Could you print each entry below verbatim while omitting the pictures?
··· Working data
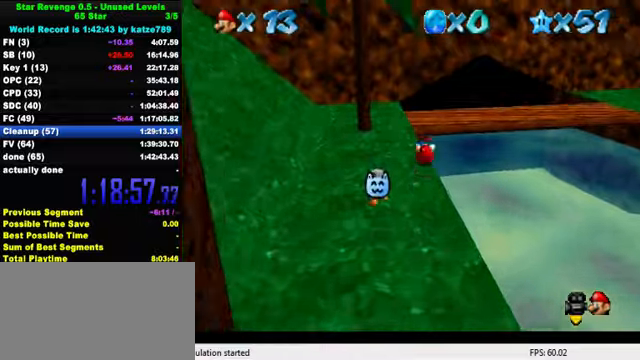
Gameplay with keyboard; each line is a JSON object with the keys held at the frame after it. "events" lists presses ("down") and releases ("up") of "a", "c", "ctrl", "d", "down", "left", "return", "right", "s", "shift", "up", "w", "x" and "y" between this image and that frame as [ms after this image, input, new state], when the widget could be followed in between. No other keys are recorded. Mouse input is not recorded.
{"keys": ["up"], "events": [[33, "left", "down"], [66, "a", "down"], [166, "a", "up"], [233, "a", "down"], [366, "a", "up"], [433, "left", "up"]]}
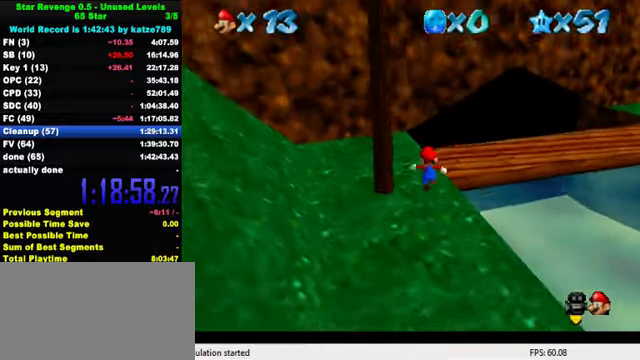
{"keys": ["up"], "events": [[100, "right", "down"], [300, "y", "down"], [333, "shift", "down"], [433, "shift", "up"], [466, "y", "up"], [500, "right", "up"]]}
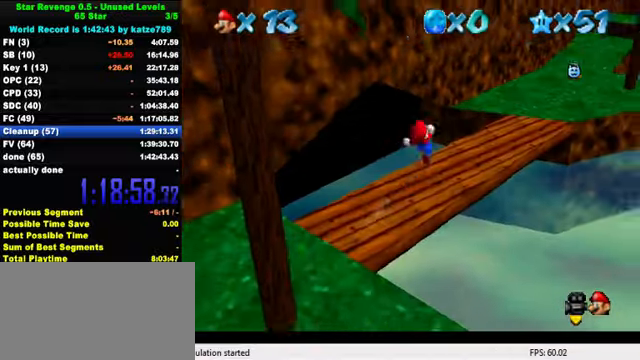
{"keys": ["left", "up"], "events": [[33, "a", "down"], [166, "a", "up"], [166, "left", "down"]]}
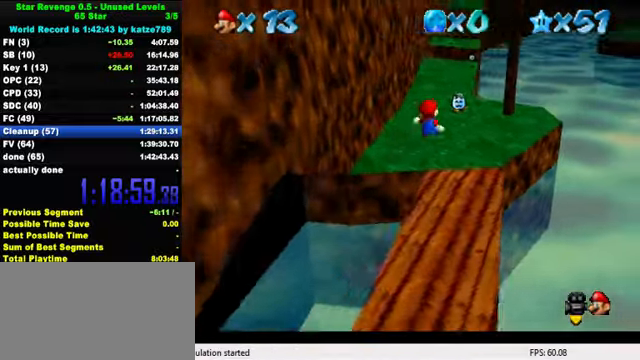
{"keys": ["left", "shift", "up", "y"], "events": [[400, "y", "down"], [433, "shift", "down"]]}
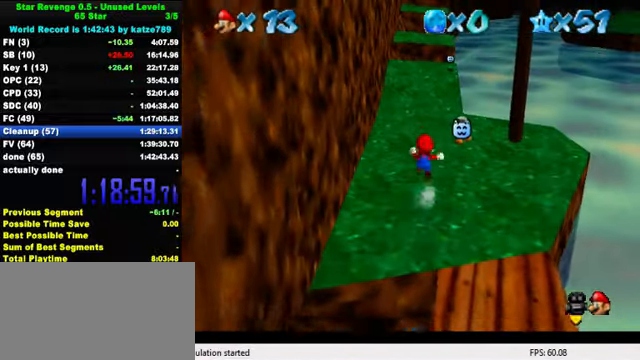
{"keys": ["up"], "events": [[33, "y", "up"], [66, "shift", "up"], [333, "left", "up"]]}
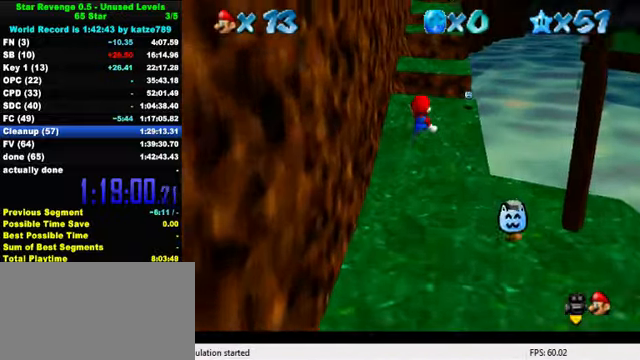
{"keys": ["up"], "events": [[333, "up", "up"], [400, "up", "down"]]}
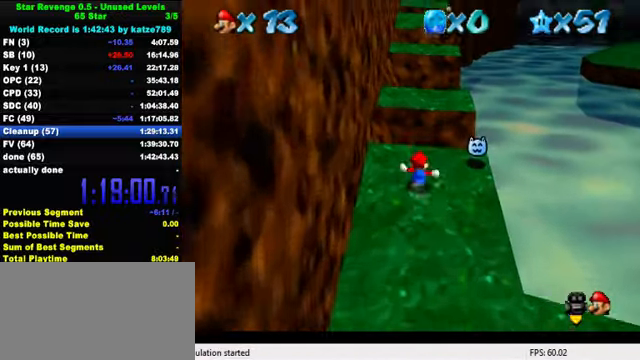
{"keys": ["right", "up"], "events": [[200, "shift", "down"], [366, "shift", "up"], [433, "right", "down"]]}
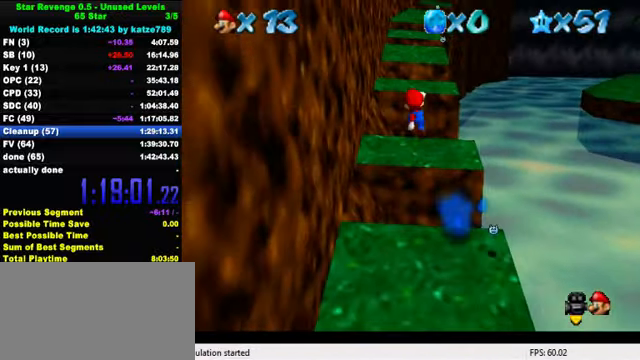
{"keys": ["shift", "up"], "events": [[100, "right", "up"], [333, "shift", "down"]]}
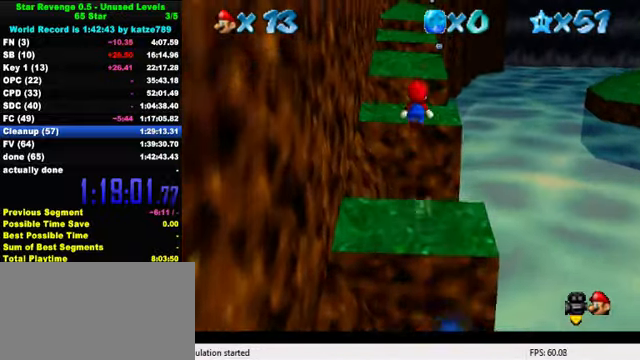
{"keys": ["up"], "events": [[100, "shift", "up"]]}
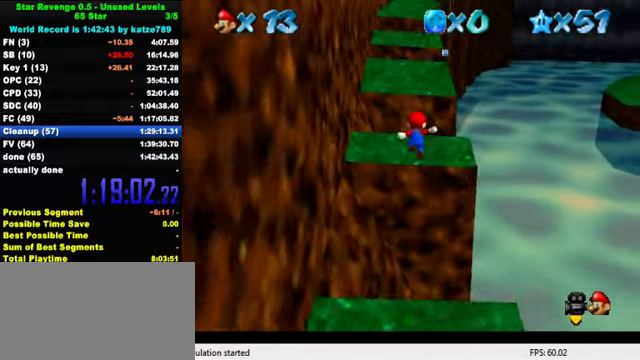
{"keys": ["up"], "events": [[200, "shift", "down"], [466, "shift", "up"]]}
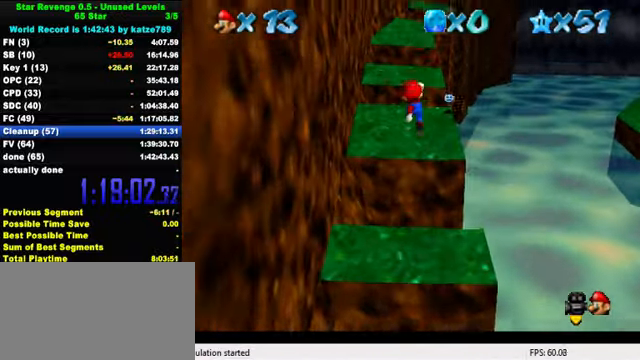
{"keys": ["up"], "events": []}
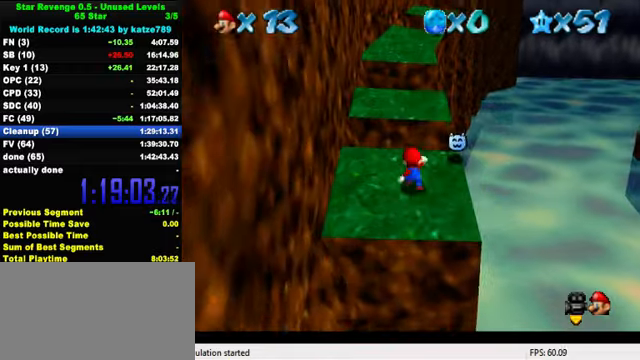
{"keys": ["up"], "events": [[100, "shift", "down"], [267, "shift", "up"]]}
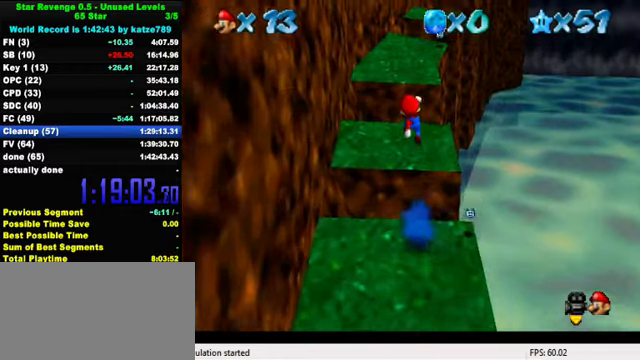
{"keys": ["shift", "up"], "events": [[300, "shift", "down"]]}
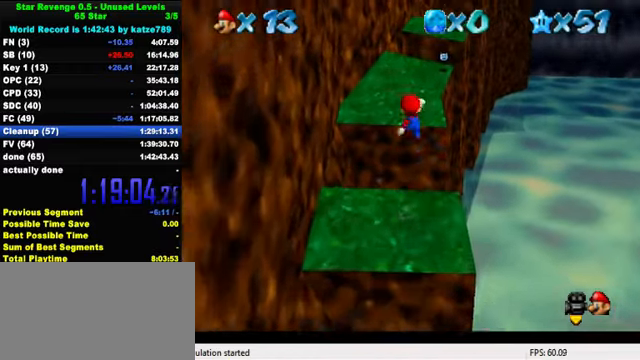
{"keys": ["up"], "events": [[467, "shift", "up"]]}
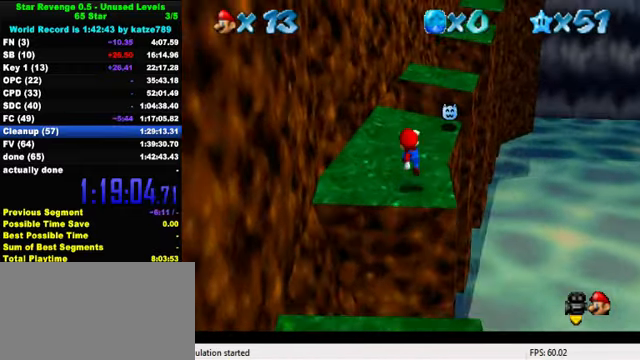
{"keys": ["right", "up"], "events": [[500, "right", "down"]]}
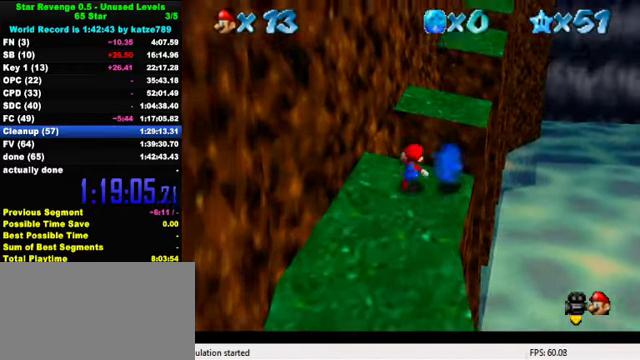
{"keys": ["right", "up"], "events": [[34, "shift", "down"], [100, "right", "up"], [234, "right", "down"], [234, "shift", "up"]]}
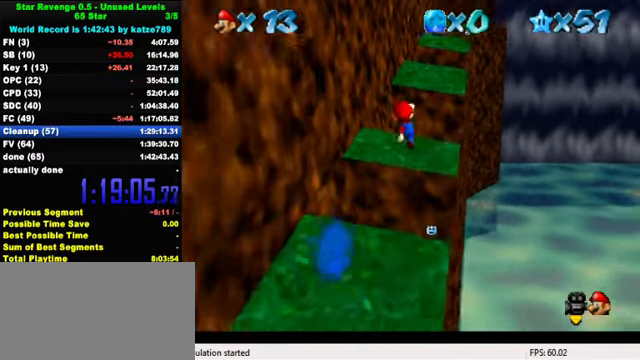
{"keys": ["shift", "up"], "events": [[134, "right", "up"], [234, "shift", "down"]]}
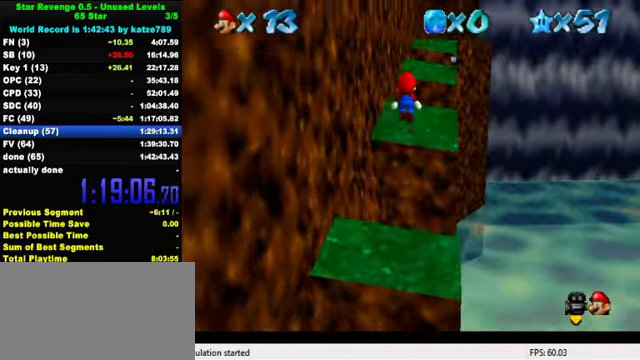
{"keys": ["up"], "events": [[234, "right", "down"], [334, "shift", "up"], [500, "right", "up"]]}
······
## Solution
Gameplay with keyboard; each line is a JSON object with the keys held at the frame after it. "events" lists presses ("down") and releases ("up") of "a", "c", "ctrl", "d", "down", "left", "return", "right", "s", "shift", "up", "w", "x" and "y" between this image and that frame as [ms after this image, input, new state], when the widget could be followed in between. No other keys are recorded. Mouse input is not recorded.
{"keys": ["up"], "events": [[33, "left", "down"], [66, "a", "down"], [166, "a", "up"], [233, "a", "down"], [366, "a", "up"], [433, "left", "up"]]}
{"keys": ["up"], "events": [[100, "right", "down"], [300, "y", "down"], [333, "shift", "down"], [433, "shift", "up"], [466, "y", "up"], [500, "right", "up"]]}
{"keys": ["left", "up"], "events": [[33, "a", "down"], [166, "a", "up"], [166, "left", "down"]]}
{"keys": ["left", "shift", "up", "y"], "events": [[400, "y", "down"], [433, "shift", "down"]]}
{"keys": ["up"], "events": [[33, "y", "up"], [66, "shift", "up"], [333, "left", "up"]]}
{"keys": ["up"], "events": [[333, "up", "up"], [400, "up", "down"]]}
{"keys": ["right", "up"], "events": [[200, "shift", "down"], [366, "shift", "up"], [433, "right", "down"]]}
{"keys": ["shift", "up"], "events": [[100, "right", "up"], [333, "shift", "down"]]}
{"keys": ["up"], "events": [[100, "shift", "up"]]}
{"keys": ["up"], "events": [[200, "shift", "down"], [466, "shift", "up"]]}
{"keys": ["up"], "events": []}
{"keys": ["up"], "events": [[100, "shift", "down"], [267, "shift", "up"]]}
{"keys": ["shift", "up"], "events": [[300, "shift", "down"]]}
{"keys": ["up"], "events": [[467, "shift", "up"]]}
{"keys": ["right", "up"], "events": [[500, "right", "down"]]}
{"keys": ["right", "up"], "events": [[34, "shift", "down"], [100, "right", "up"], [234, "right", "down"], [234, "shift", "up"]]}
{"keys": ["shift", "up"], "events": [[134, "right", "up"], [234, "shift", "down"]]}
{"keys": ["up"], "events": [[234, "right", "down"], [334, "shift", "up"], [500, "right", "up"]]}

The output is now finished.